TASK OBJECTIVE - Among the entries below, how many lines contain the string "sobre"? Only the number, please.

[Records from a collection]
▬▬▬▬▬▬▬▬▬▬

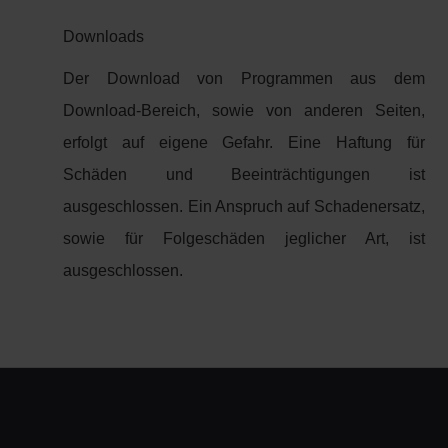
Downloads
Der Download von Programmen aus dem
Download-Bereich, sowie von anderen Seiten,
erfolgt auf eigene Gefahr. Eine Haftung für
Schäden und Beeinträchtigungen ist
ausgeschlossen. Ein Anspruch auf Schadenersatz,
sowie für Folgeschäden jeglicher Art, ist
ausgeschlossen.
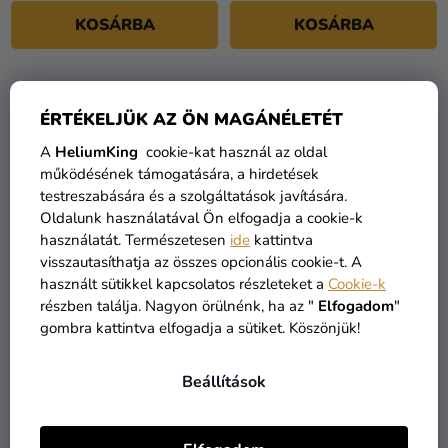
KOSÁRBA
KOSÁRBA
ÉRTÉKELJÜK AZ ÖN MAGÁNÉLETÉT
A
HeliumKing
cookie-kat használ az oldal
működésének támogatására, a hirdetések
testreszabására és a szolgáltatások javítására.
Oldalunk használatával Ön elfogadja a cookie-k
használatát. Természetesen
ide
kattintva
visszautasíthatja az összes opcionális cookie-t. A
használt sütikkel kapcsolatos részleteket a
Cookie-k
részben találja. Nagyon örülnénk, ha az "
Elfogadom
"
Személyre szabott
Személyre szabott
gombra kattintva elfogadja a sütiket. Köszönjük!
tányéralátét - ROCK
tányéralátét - Aloha
3 990 Ft
3 990 Ft
Beállítások
KOSÁRBA
KOSÁRBA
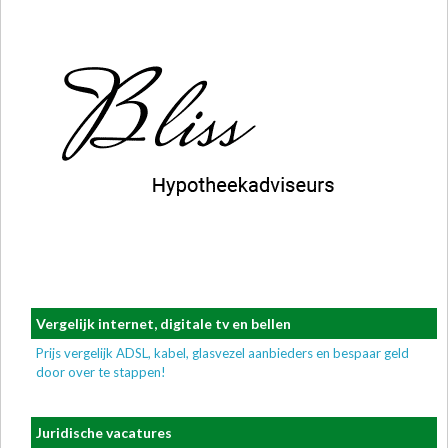
Vergelijk internet, digitale tv en bellen
Prijs vergelijk ADSL, kabel, glasvezel aanbieders en bespaar geld
door over te stappen!
Juridische vacatures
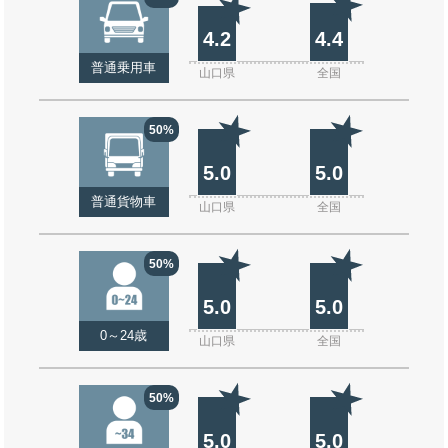
4.2
4.4
普通乗用車
山口県
全国
50%
5.0
5.0
普通貨物車
山口県
全国
50%
5.0
5.0
0～24歳
山口県
全国
50%
5.0
5.0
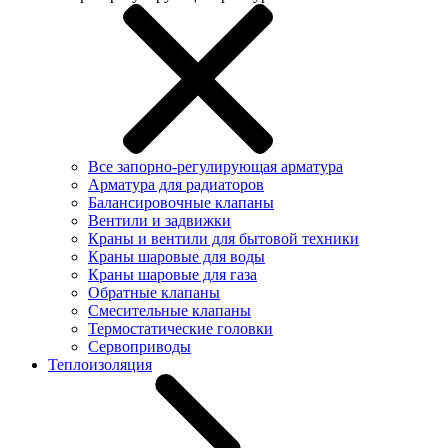
Все запорно-регулирующая арматура
Арматура для радиаторов
Балансировочные клапаны
Вентили и задвижки
Краны и вентили для бытовой техники
Краны шаровые для воды
Краны шаровые для газа
Обратные клапаны
Смесительные клапаны
Термостатические головки
Сервоприводы
Теплоизоляция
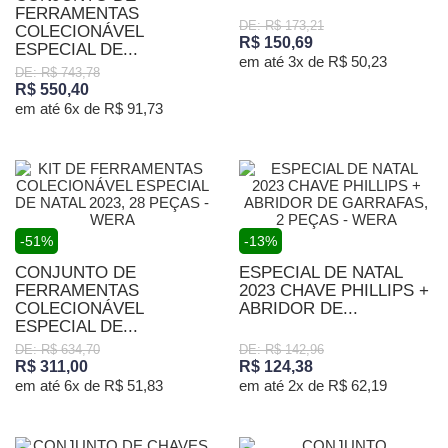
FERRAMENTAS
DE: R$ 173,21
COLECIONÁVEL
R$ 150,69
ESPECIAL DE...
em até 3x de R$ 50,23
DE: R$ 743,78
R$ 550,40
em até 6x de R$ 91,73
-51%
-13%
CONJUNTO DE
ESPECIAL DE NATAL
FERRAMENTAS
2023 CHAVE PHILLIPS +
COLECIONÁVEL
ABRIDOR DE...
ESPECIAL DE...
DE: R$ 634,70
DE: R$ 142,96
R$ 311,00
R$ 124,38
em até 6x de R$ 51,83
em até 2x de R$ 62,19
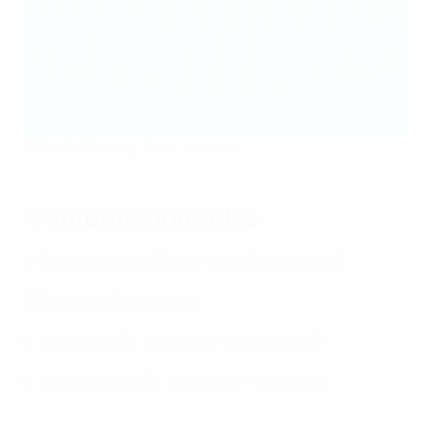
FC Red Bull Salzburg - Fabian Weirather
💡 Informations clés
📍 Residenzplatz (
Ouvrir dans Google Maps
)
🕚
Horaires d’ouverture :
Mardi 11 août : 10 heures - 20 heures 45
Mercredi 12 août : 10 heures - 18 heures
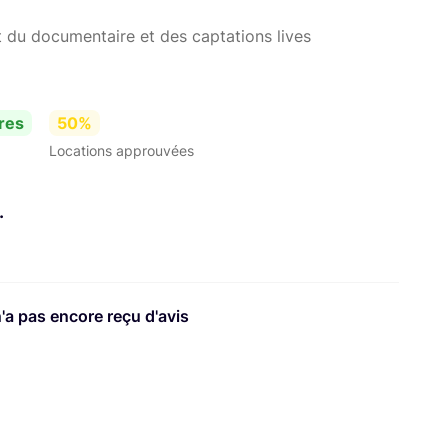
t du documentaire et des captations lives
res
50%
Locations approuvées
.
n'a pas encore reçu d'avis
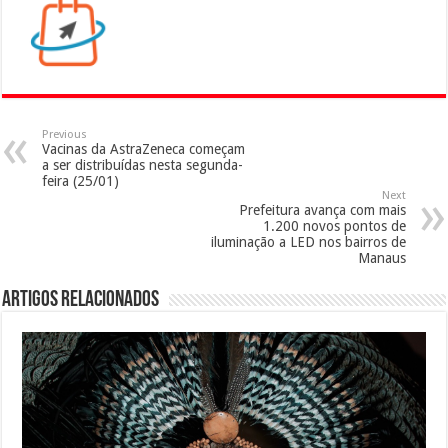
Previous
Vacinas da AstraZeneca começam
a ser distribuídas nesta segunda-
feira (25/01)
Next
Prefeitura avança com mais
1.200 novos pontos de
iluminação a LED nos bairros de
Manaus
Artigos Relacionados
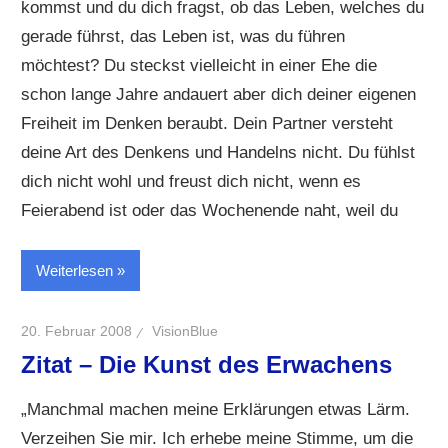
kommst und du dich fragst, ob das Leben, welches du
gerade führst, das Leben ist, was du führen
möchtest? Du steckst vielleicht in einer Ehe die
schon lange Jahre andauert aber dich deiner eigenen
Freiheit im Denken beraubt. Dein Partner versteht
deine Art des Denkens und Handelns nicht. Du fühlst
dich nicht wohl und freust dich nicht, wenn es
Feierabend ist oder das Wochenende naht, weil du
Weiterlesen
20. Februar 2008
VisionBlue
Zitat – Die Kunst des Erwachens
„Manchmal machen meine Erklärungen etwas Lärm.
Verzeihen Sie mir. Ich erhebe meine Stimme, um die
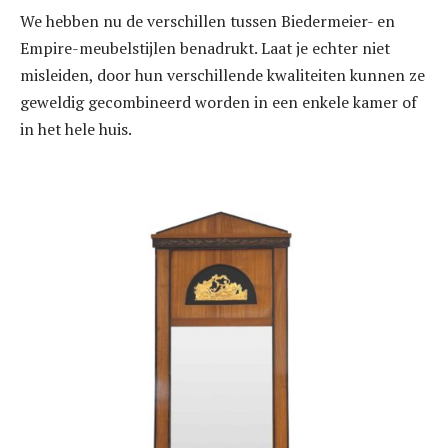
We hebben nu de verschillen tussen Biedermeier- en
Empire-meubelstijlen benadrukt. Laat je echter niet
misleiden, door hun verschillende kwaliteiten kunnen ze
geweldig gecombineerd worden in een enkele kamer of
in het hele huis.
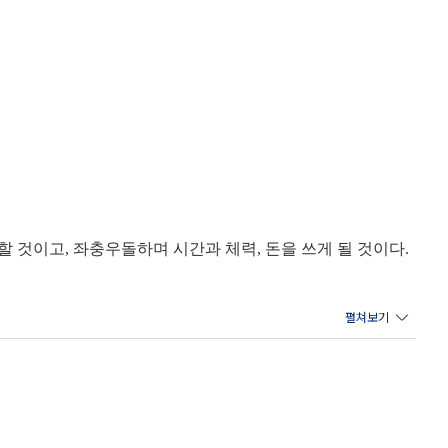
 것이고, 좌충우돌하며 시간과 체력, 돈을 쓰게 될 것이다.
 이때 지도의 역할을 하는 것이 바로 성격 정체성이다. 성격
되면 자신이 감당할 수 있는 선택들만 맞춤으로 하게 되니, 삶
 있는 것과 참을 수 없는 것, 행동하게 만드는 것과 지치게 만
면에서 자신에게 맞는 삶의 결을 만들어 나갈 수 있다.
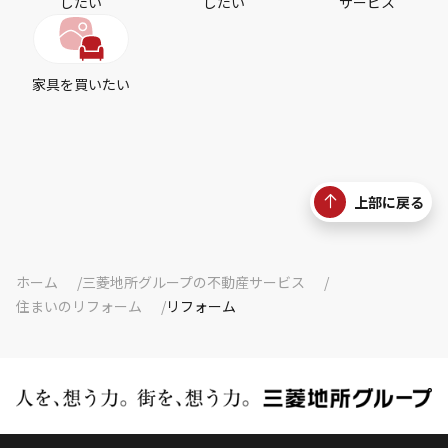
したい
したい
サービス
家具を買いたい
上部に戻る
ホーム
三菱地所グループの不動産サービス
住まいのリフォーム
リフォーム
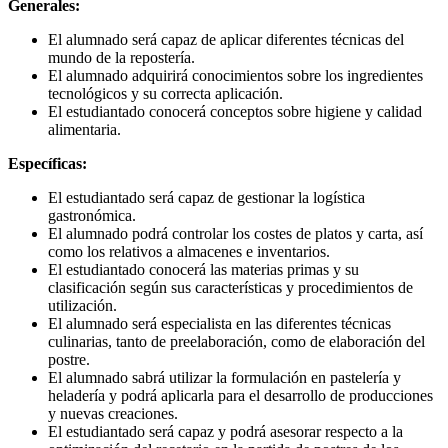
Generales:
El alumnado será capaz de aplicar diferentes técnicas del
mundo de la repostería.
El alumnado adquirirá conocimientos sobre los ingredientes
tecnológicos y su correcta aplicación.
El estudiantado conocerá conceptos sobre higiene y calidad
alimentaria.
Específicas:
El estudiantado será capaz de gestionar la logística
gastronómica.
El alumnado podrá controlar los costes de platos y carta, así
como los relativos a almacenes e inventarios.
El estudiantado conocerá las materias primas y su
clasificación según sus características y procedimientos de
utilización.
El alumnado será especialista en las diferentes técnicas
culinarias, tanto de preelaboración, como de elaboración del
postre.
El alumnado sabrá utilizar la formulación en pastelería y
heladería y podrá aplicarla para el desarrollo de producciones
y nuevas creaciones.
El estudiantado será capaz y podrá asesorar respecto a la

▬▬▬▬▬▬▬▬▬▬

ANSWER AREA - 2